The recipe is pretty simple:
- 6-8 medium apples (cored and sliced)
- 2 tablespoons Whey or Water Kefir (this was a stopper)
- 1 teaspoon Cinnamon
- 1 teaspoon Sea Salt (optional)
- Raw Honey to taste (optional)
Process the apples in the food processor until you like what you see, add the whey, cinnamon, salt and honey (I used a little salt and a little honey along with a variety of apples). Process it all together and pour or scoop into a 1 quart jar (leave about an inch of space between apple sauce and lid). Place jar in a warm spot for 3 days. After that The CoconutMama says you can keep it in your refrigerator for up to 2 months.
The big stopper from me was the whey.
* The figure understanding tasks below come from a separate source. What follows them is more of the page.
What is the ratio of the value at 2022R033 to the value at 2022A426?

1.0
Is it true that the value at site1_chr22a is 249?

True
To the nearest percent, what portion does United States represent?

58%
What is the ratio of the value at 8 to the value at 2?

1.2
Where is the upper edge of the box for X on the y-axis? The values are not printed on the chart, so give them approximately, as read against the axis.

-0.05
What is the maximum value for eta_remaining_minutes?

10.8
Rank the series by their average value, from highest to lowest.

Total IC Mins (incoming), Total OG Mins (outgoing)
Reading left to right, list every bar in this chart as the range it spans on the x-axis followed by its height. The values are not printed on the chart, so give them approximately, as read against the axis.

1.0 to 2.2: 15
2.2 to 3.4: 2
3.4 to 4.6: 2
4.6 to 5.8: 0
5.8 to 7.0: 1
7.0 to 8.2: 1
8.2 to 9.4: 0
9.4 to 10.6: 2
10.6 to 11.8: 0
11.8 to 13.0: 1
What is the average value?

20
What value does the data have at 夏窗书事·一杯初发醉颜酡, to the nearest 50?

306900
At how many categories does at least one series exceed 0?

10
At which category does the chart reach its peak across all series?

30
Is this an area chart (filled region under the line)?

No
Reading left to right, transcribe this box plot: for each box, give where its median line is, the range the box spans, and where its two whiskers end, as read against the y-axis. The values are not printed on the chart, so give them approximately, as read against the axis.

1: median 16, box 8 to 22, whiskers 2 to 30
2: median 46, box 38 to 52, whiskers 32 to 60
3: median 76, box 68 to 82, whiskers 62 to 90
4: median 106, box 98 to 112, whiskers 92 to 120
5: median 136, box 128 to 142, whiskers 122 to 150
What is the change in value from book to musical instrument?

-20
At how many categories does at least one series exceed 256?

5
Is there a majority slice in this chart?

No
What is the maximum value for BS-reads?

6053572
I don’t have whey or water kefir, in fact, I don’t even know what that is. Not a problem. Coconut Mama to the rescue. She linked right to a recipe for whey and homemade cream cheese from the apple sauce recipe. So, not only am I in the process of making Lacto-Fermented Apple Sauce (it’s fermenting) I also made whey and homemade cream cheese!
I made the whey and the cream cheese over night and used the whey just now to make the apple sauce. The whey, cream cheese recipe is super easy. You take a jug of full fat plain yogurt, pour it into a mess strainer lined with cheesecloth that is over a large glass bowl, cover (I used tin foil) and let it sit for 8 – 12 hours (overnight works great). When it’s done you have cream cheese in the cheese cloth and whey in the glass bowl. Fantastic!
I’ll let you know how the Apple Sauce turns out. It should be done on Tuesday evening. My plan is to use it to make fermented fruit roll-ups – also Coconut Mama’s idea.